Hidden AI Risks Lurking at your Business

By Anand Oswal, SVP & GM of Network Security at Palo Alto Networks

The adoption of unsanctioned GenAI applications can lead to a broad range of cybersecurity issues, from data leakage to malware. That’s because your company doesn’t know who is using what apps, what sensitive information is going into them, and what’s happening to that information once it’s there. And because not all applications are built to suitable enterprise standards for security, they can also serve malicious links and act as entryways for attackers to infiltrate a company’s network—giving them access to your systems and data. All of these issues can lead to regulatory compliance violations, sensitive data exposure, IP theft, operational disruption and financial losses. While these apps provide enormous productivity potential, there are serious risks and potential consequences associated with their adoption if not done securely.

Take for example:

  • Marketing teams using an unsanctioned application that uses AI to generate amazing image and video content. What happens if the team loads sensitive information into the app and the details of your confidential product launch leak? Not the kind of “viral” you were looking for.
  • Project managers using AI-powered note-taking apps to transcribe meetings and provide useful summaries. But what happens when the notes captured include a confidential discussion about this quarter’s financial results ahead of the earnings announcement?
  • Developers using copilots and code optimization services to build products faster. But what if optimized code returned from a compromised application includes malicious scripts?

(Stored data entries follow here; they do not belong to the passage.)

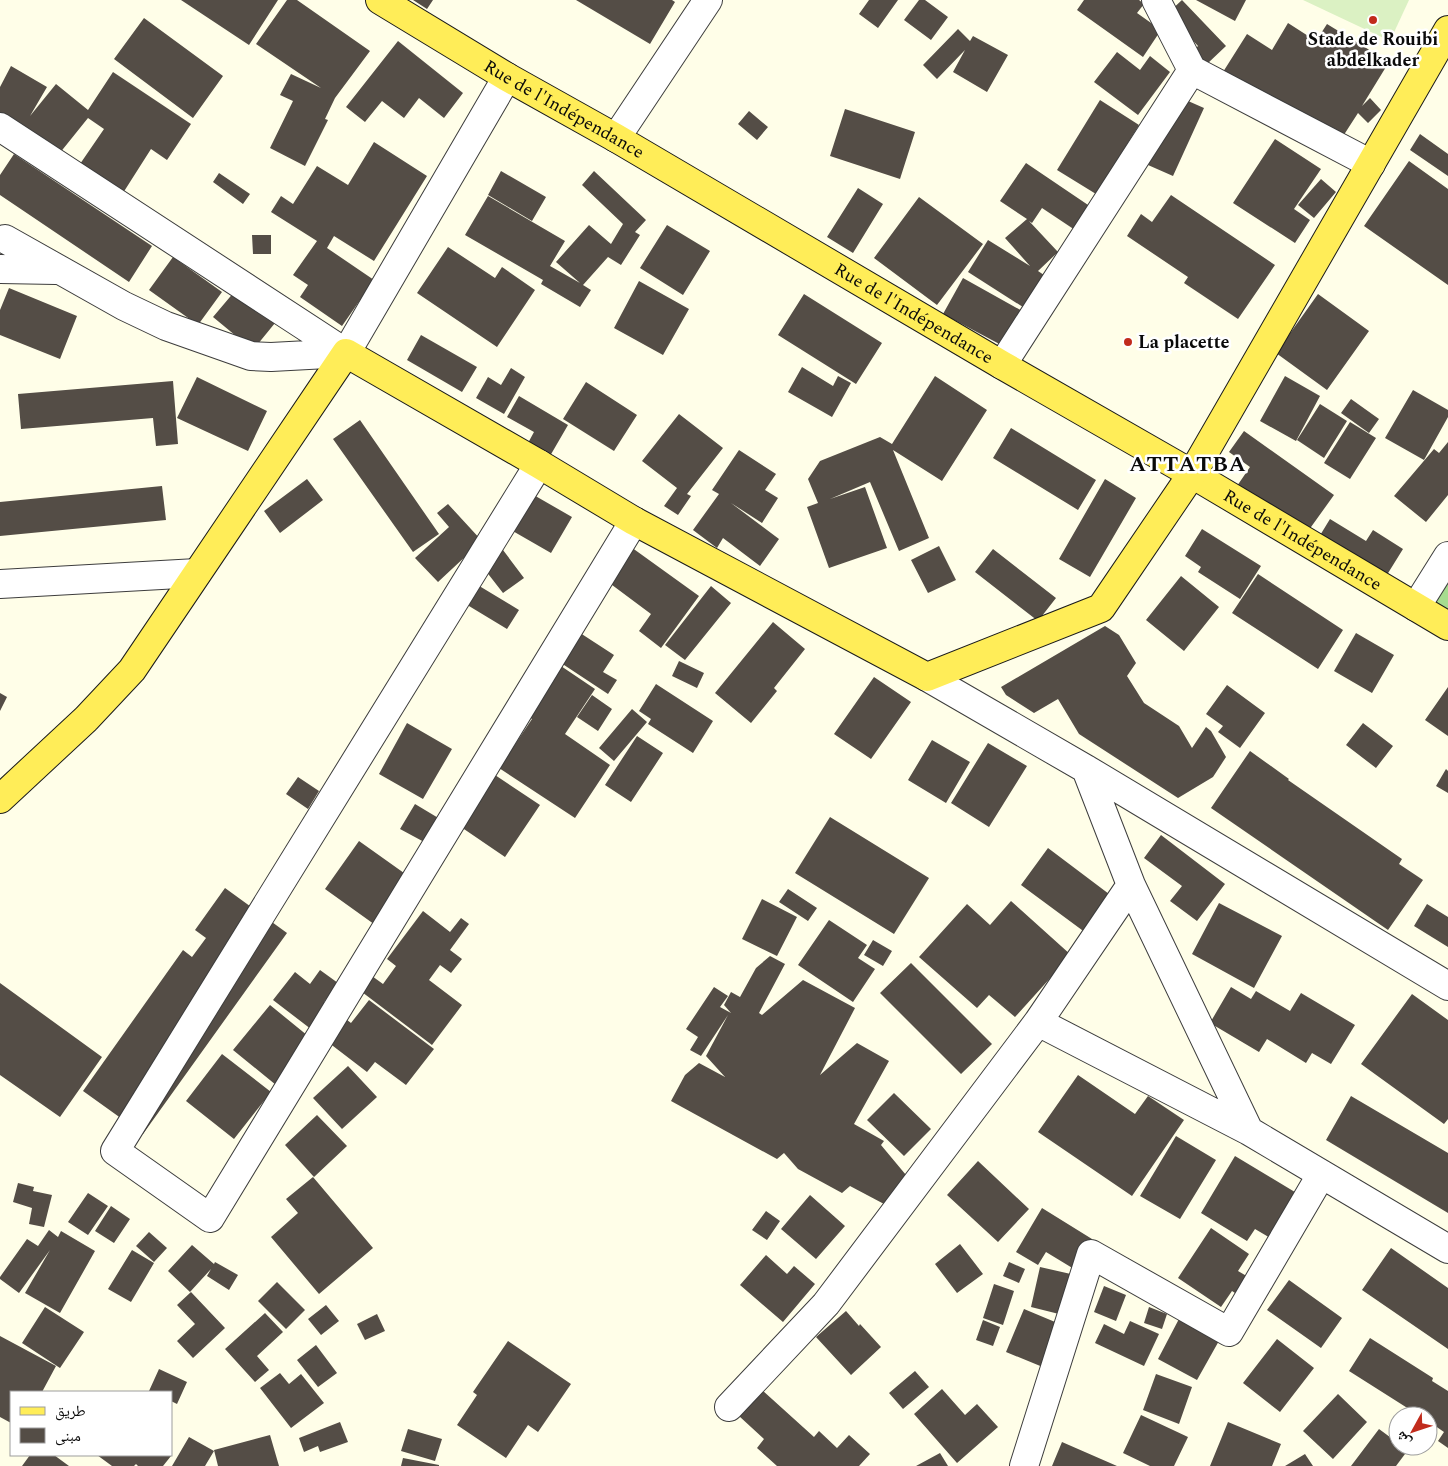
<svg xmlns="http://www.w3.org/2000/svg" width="1448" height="1466" font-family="Spectral,'Noto Naskh Arabic',serif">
<rect width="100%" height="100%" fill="#fffee8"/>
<path fill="#a7dc8f" d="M1448,579V611L1433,602Z"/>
<path fill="#dbf1c3" d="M1303,0H1409L1390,41Z"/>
<path fill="#544d46" d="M181,0H278L249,45Z
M287,0H297L370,51L335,98L325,119L328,120L305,166L270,148L293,101L280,95L291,74L321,88L256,44Z
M413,0H433L427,9Z
M576,0H672L675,2L650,44Z
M869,0H898L878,28L859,14Z
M919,0H925L948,17L931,40L904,20Z
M1084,0H1139L1144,4L1137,13L1161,30L1143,57L1077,10Z
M1182,0L1226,46L1207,64L1194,50L1198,46L1168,13Z
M1196,0H1246L1235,21Z
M144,18L223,76L193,118L114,59Z
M1288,23L1316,41L1327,24L1389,62L1362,106L1370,98L1381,110L1368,123L1358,113L1338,144L1223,72L1247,34L1272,50Z
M958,29L970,41L973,36L1008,55L987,92L953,72L965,50L937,79L923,65Z
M398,41L463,93L444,118L419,98L404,118L382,101L365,122L346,107Z
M1117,52L1140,70L1150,56L1170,72L1138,115L1094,82Z
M11,66L47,87L30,116L56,84L88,110L113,72L191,124L167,160L151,149L123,193L80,164L104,129L88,118L59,154L0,116V87Z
M1179,97L1204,108L1173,176L1148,165Z
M1100,100L1139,125L1096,194L1057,170Z
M845,109L915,132L900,179L830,156Z
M749,111L768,127L757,140L738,124Z
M1420,134L1448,154V176L1410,150Z
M1275,139L1321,169L1294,209L1310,220L1295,243L1233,203Z
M374,142L427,176L374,261L334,236L327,248L374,280L342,326L300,297L308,285L293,275L317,241L271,212L281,196L293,204L317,166L348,185Z
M14,154L152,246L129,282L0,195V175Z
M1409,161L1448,189V285L1364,226Z
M1026,163L1094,209L1078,232L1042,208L1032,223L1029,221L1058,252L1038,271L1047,277L1026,309L968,272L988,240L1030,266L1005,238L1027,219L1000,201Z
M501,171L546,197L532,221L488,195Z
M594,171L646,220L635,232L640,235L621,265L608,257L583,285L591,290L580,307L541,284L543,280L465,235L488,196L565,241L550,266L580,283L556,262L589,225L611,244L623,224L582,185Z
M219,173L250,194L243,204L213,182Z
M1321,179L1336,192L1314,218L1298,205Z
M858,188L883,204L853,253L827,237Z
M1171,195L1275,265L1238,319L1184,283L1188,277L1127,236L1141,214L1152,222Z
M919,197L983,244L937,305L874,258Z
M667,225L710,251L683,295L640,268Z
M252,235H271V254H253Z
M448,247L495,278L502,267L535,290L497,347L417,293Z
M173,257L222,292L198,325L149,290Z
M963,278L1024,312L1005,347L943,314Z
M639,281L689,309L663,355L614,328Z
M9,288L77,316L60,359L0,335V310Z
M235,291L275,323L253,350L213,317Z
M804,294L882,343L856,384L778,335Z
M1318,294L1369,331L1327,390L1276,353Z
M421,335L477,367L462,392L407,360Z
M802,367L833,386L838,376L851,383L832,417L788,392Z
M511,368L525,377L504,414L476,398L488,377L501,385Z
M935,376L987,410L942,481L893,450L929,538L899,551L870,482L830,499L865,487L887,548L829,568L807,507L818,503L808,479L820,461L880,437L892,444Z
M1285,376L1320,396L1296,441L1260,421Z
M197,377L267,411L248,451L177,418Z
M173,381L178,444L156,446L153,418L21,429L18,394Z
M586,382L637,415L614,451L563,419Z
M1413,390L1448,410V417L1424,460L1385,438Z
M519,396L568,425L550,456L528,443L534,432L507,417Z
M1351,399L1379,419L1369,433L1341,413Z
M1320,404L1347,421L1324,458L1297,440Z
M679,414L723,448L687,494L691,496L678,515L664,506L677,488L642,461Z
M360,420L439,534L413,552L333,439Z
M1350,422L1376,438L1350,479L1324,463Z
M1011,428L1096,480L1078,510L993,458Z
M1244,431L1334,495L1306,534L1237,486L1250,467L1229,452Z
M1448,442V495L1426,522L1394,496L1434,449L1439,453Z
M739,450L776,474L765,490L778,498L762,523L731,503L779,539L760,566L723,538L717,548L693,530L719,494L712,490Z
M307,479L323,500L280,533L264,511Z
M1105,479L1136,498L1090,577L1059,559Z
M162,486L166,520L0,536V502Z
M532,494L572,517L551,553L511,530Z
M448,504L482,541L438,582L415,558L449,527L437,513Z
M1330,519L1366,541L1373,530L1403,549L1385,578L1319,537Z
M1202,529L1261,566L1240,599L1198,572L1201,567L1185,556Z
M624,542L699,596L661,648L639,631L651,614L600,576Z
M939,546L956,580L928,593L911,560Z
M993,549L1056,598L1038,621L975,572Z
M503,550L524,578L503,593L482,566Z
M1258,574L1343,630L1318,669L1232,613Z
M1181,576L1219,607L1184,651L1146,620Z
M476,584L519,610L507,629L464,603Z
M711,586L731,603L685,660L665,645Z
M773,622L805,649L774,688L777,691L751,723L715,693Z
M1105,626L1119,635L1136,663L1127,676L1144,703L1179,726L1192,748L1206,727L1211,731L1226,757L1213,777L1178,798L1079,734L1058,699L1034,713L1006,695L1001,687Z
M574,629L614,655L603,672L617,680L608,694L555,659Z
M1356,633L1394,655L1372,693L1334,671Z
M679,661L704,673L697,688L672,676Z
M555,662L595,689L565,734L610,765L575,818L499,768L532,719L522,712Z
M874,677L911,702L871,759L834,734Z
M656,684L713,721L693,753L648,724L651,719L639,711Z
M1227,685L1265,713L1240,748L1218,732L1223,726L1206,714Z
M1448,687V736L1425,720Z
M0,693L7,697L0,711Z
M592,695L612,709L598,731L577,717Z
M632,709L647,722L614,761L599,748Z
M407,723L452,749L423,799L379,774Z
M1363,723L1393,746L1376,768L1346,745Z
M637,736L663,753L631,802L605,785Z
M932,740L970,762L946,803L908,780Z
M988,743L1027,766L989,827L951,803Z
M1250,751L1289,779L1288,780L1402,859L1399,864L1423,880L1388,930L1211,808Z
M1446,769L1448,771V793L1436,786Z
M495,775L540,805L505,857L461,827Z
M298,777L319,791L308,809L286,794Z
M415,804L440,819L426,843L400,829Z
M830,817L929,878L894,934L795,873Z
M1161,835L1225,884L1197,921L1170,901L1182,886L1144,858Z
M359,841L411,878L392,937L325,889Z
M1048,848L1113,897L1086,933L1021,885Z
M225,888L287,933L143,1134L83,1091L183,950L192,957L206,938L195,930Z
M788,889L817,908L808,921L779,902Z
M762,899L797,917L777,956L742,939Z
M1011,901L1071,955L1015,1017L989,995L977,1008L919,957L967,904L990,925Z
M1219,903L1282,936L1254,988L1192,954Z
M1427,904L1448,917V947L1414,926Z
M423,911L450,932L461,918L469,924L450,950L462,959L451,973L440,965L429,980L462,1005L432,1045L354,986L365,971L383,984L396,966L387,959Z
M829,920L867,945L858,958L875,969L853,1002L798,965Z
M873,940L892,951L883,966L864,955Z
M770,956L785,964L759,1013L762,1015L803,980L855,1008L820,1075L857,1043L889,1061L854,1124L884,1141L881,1145L911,1181L884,1204L850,1186L842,1193L798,1169L784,1153L777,1159L671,1101L685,1075L699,1063L725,1077L706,1056L728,1015L701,1056L690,1050L698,1037L686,1029L714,987L728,996L720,1007L731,1013L724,1005L731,992L740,997L756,968Z
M911,963L992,1044L961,1074L880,993Z
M320,970L338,983L324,1002L351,1023L369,1000L434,1049L406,1085L375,1062L367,1072L273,1000L295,972L310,984Z
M0,983L102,1057L60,1117L0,1075Z
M1231,987L1251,999L1256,991L1290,1011L1301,993L1355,1025L1331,1064L1312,1053L1306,1063L1267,1039L1259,1052L1210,1023Z
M1412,994L1448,1020V1119L1444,1124L1361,1064Z
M270,1005L324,1049L287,1094L233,1050Z
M222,1054L271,1092L234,1139L186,1101Z
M348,1066L377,1097L342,1129L313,1098Z
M1078,1075L1135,1114L1148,1096L1184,1120L1132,1196L1038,1132Z
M894,1093L931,1129L904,1156L867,1120Z
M1351,1096L1448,1153V1213L1326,1140Z
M317,1115L347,1146L314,1177L285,1145Z
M1176,1136L1216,1160L1180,1219L1140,1196Z
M1235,1156L1318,1206L1291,1250L1255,1229L1247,1241L1201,1213Z
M978,1161L1029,1209L998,1242L947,1195Z
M313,1177L373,1248L319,1294L271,1237L298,1213L286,1199Z
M18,1183L34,1187L33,1191L52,1195L44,1227L29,1224L32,1208L13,1202Z
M88,1193L108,1206L88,1235L68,1222Z
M810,1195L845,1226L816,1259L781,1229Z
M111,1206L130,1219L114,1243L95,1231Z
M1042,1208L1092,1239L1074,1269L1046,1252L1038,1265L1016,1252Z
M766,1211L780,1221L767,1240L752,1230Z
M1211,1228L1249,1254L1238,1271L1250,1278L1238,1295L1232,1291L1221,1307L1178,1278Z
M49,1230L58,1237L61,1231L95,1251L60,1313L25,1293L50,1250L19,1293L0,1279V1277L27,1239L38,1246Z
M149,1232L167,1248L154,1262L136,1246Z
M960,1244L983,1274L957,1293L935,1264Z
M192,1245L214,1264L215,1262L238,1275L229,1290L207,1276L211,1269L190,1292L168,1271Z
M1391,1248L1448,1288V1349L1362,1290Z
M132,1250L154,1263L131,1302L108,1289Z
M766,1255L787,1274L794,1266L815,1284L783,1322L740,1285Z
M1009,1262L1025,1269L1019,1283L1003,1276Z
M1040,1267L1084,1277L1075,1318L1031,1307Z
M1289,1280L1342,1318L1321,1348L1267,1310Z
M277,1282L305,1310L286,1329L258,1301Z
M994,1284L1014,1291L1003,1325L983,1318Z
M1104,1286L1126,1295L1116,1321L1094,1312Z
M191,1292L225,1328L193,1358L177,1341L195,1324L177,1305Z
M326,1305L339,1321L321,1335L308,1319Z
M45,1307L84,1332L60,1368L22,1343Z
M1149,1307L1167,1314L1162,1329L1144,1323Z
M1024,1309L1067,1327L1050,1370L1006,1352Z
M846,1311L859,1326L860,1324L881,1347L851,1375L816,1337Z
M265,1313L283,1332L257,1356L269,1370L255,1382L225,1349Z
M377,1314L385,1331L365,1340L357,1324Z
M1180,1317L1220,1339L1197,1380L1158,1359Z
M983,1320L1000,1327L993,1346L976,1340Z
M1130,1321L1159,1334L1144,1366L1095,1343L1104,1324L1124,1334Z
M0,1336L56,1366L42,1392H11V1423L0,1417Z
M1370,1338L1433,1378L1432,1381L1448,1391V1448L1438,1441L1444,1432L1428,1421V1416H1420L1349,1371Z
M1277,1339L1314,1368L1280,1412L1243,1383Z
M508,1341L571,1384L538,1432L528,1425L506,1458L457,1425L477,1395L473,1392Z
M316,1345L337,1373L318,1387L297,1360Z
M159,1369L187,1382L177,1404L171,1401V1392H152L149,1391Z
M915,1371L929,1387L903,1409L889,1393Z
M280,1373L289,1384L301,1374L324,1403L291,1428L260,1388Z
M1156,1374L1192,1387L1179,1424L1143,1410Z
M942,1389L965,1415L977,1404L998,1427L957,1463L914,1414Z
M762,1390L814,1437L819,1431L837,1448L849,1435L870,1454L859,1466H777L757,1448L764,1439L739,1416Z
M1338,1394L1367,1422L1333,1459L1303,1431Z
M1141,1415L1188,1437L1174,1466H1150L1123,1453Z
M340,1422L348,1442L320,1452L318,1446L304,1452L299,1438Z
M1228,1422L1281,1444L1272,1466H1210Z
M408,1429L442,1439L435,1461L401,1451Z
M1379,1429L1398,1443V1446H1402L1408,1450L1396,1466H1351Z
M270,1435L279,1466H218L214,1450Z
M189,1437L214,1451L205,1466H172Z
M1062,1442L1117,1466H1052Z
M940,1453L948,1466H916Z
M1305,1454L1313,1466H1285Z
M30,1455H54L69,1466H22Z
M97,1455H170L171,1456L163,1466H138L136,1464L134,1466H112Z
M403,1458L439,1465V1466H401Z"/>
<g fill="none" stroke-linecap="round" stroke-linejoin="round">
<defs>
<path id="minor" d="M1156,0L1192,70L1371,164
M0,127L346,353
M616,138L708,0
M5,239L124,306L166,326L251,356L271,357L346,353
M0,269L56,270
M346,353L507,77
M1002,365L1192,70
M539,464L115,1151L210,1218L634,521
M0,584L197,573
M1416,607L1448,556
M927,677L1086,769L1448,986
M1086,769L1131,885L1249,1131L1448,1249
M1131,885L1038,1022L1249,1131
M729,1407L826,1304L1038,1022
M1024,1466L1091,1254L1229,1332L1321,1175"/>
<g id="major">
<path id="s1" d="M380,0L507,77L616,138L1002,365L1192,474L1448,626"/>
<path d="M0,799L86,719L132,670L346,353L539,464L634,521L927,677L1101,608L1192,474L1448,30"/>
</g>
</defs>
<use href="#minor" stroke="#3d3d3d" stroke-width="30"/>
<use href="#major" stroke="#1b1b1b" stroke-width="30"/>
<use href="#minor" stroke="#fff" stroke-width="28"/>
<use href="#major" stroke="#ffed58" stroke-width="28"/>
</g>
<g fill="#c12b1c" stroke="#fff" stroke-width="2">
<circle cx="1373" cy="20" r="5"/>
<circle cx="1128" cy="342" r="5"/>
</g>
<g text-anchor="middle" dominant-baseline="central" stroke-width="5" stroke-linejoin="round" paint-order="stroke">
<g font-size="18" font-weight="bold" fill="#0a0a0a" stroke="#fff">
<text x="1373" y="39">Stade de Rouibi<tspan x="1373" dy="21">abdelkader</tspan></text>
<text x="1138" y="342" text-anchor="start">La placette</text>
</g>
<g font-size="18" fill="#0a0a0a" stroke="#fff">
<text stroke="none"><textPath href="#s1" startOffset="214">Rue de l'Indépendance</textPath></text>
<text stroke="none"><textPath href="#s1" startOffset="619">Rue de l'Indépendance</textPath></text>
<text stroke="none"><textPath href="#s1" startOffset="1069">Rue de l'Indépendance</textPath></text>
</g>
<g font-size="22" font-weight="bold" letter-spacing="1" fill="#0a0a0a" stroke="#fff">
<text x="1188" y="464">ATTATBA</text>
</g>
</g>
<rect x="10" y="1391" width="162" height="65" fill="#ffffff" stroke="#9d9d9d"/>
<rect x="20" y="1407" width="25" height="8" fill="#ffed58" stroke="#9d9d9d"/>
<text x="55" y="1416" font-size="15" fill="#0a0a0a">طريق</text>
<rect x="20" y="1428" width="25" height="15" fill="#544d46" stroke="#9d9d9d"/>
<text x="55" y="1441" font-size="15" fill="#0a0a0a">مبنى</text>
<g transform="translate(1413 1431) rotate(230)"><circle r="24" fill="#ffffff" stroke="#9d9d9d"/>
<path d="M0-4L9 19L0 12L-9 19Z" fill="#c12b1c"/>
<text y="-8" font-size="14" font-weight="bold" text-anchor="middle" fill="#0a0a0a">ش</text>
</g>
</svg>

These are just a few of the ways that well-intentioned use of GenAI results in an unintentional increase in risk. But blocking these technologies may limit your organization’s ability to gain a competitive edge, so that isn’t the answer either. Companies can—and should—take the time to consider how they can empower their employees to use these applications securely. Here are a few considerations:

Visibility: You can’t protect what you don’t know about. One of the biggest challenges IT teams face with unsanctioned apps is that it’s difficult to respond to security incidents promptly, increasing the potential for security breaches. Every enterprise must monitor the use of third-party GenAI apps and understand the specific risks associated with each tool. Building on the understanding of which tools are being used, IT teams need visibility into what data is flowing in and out of corporate systems. This visibility will also help detect a security breach so it can be identified and rectified quickly.
Control: IT teams need the ability to make an informed decision on whether to block, allow or limit access to third-party GenAI apps, on either a per-application basis or leveraging risk-based or categorical controls. For example, you might want to block all access to code optimization tools for all employees but allow developers to access the third-party optimization tool that your information security team has assessed and sanctioned for internal use.
Data Security: Are your teams sharing sensitive data with the apps? IT teams need to block sensitive data from leaking to protect your data against misuse and theft. This is especially important if your company is regulated or subject to data sovereignty laws. In practice, this means monitoring the data being sent to GenAI apps, and then leveraging technical controls to ensure that sensitive or protected data, such as personally identifiable information or intellectual property, isn’t sent to these applications.
Threat prevention: The potential for exploits and vulnerabilities can be lurking underneath the surface of the GenAI tools being used by your teams. Given the incredibly fast rate at which many of these tools have been developed and brought to market, you often don’t know whether the model being used was built with corrupt models, trained on incorrect or malicious data, or is subject to a broad range of AI-specific vulnerabilities. It is a recommended best practice to monitor and control data flowing from the applications to your organization for malicious or suspicious activity.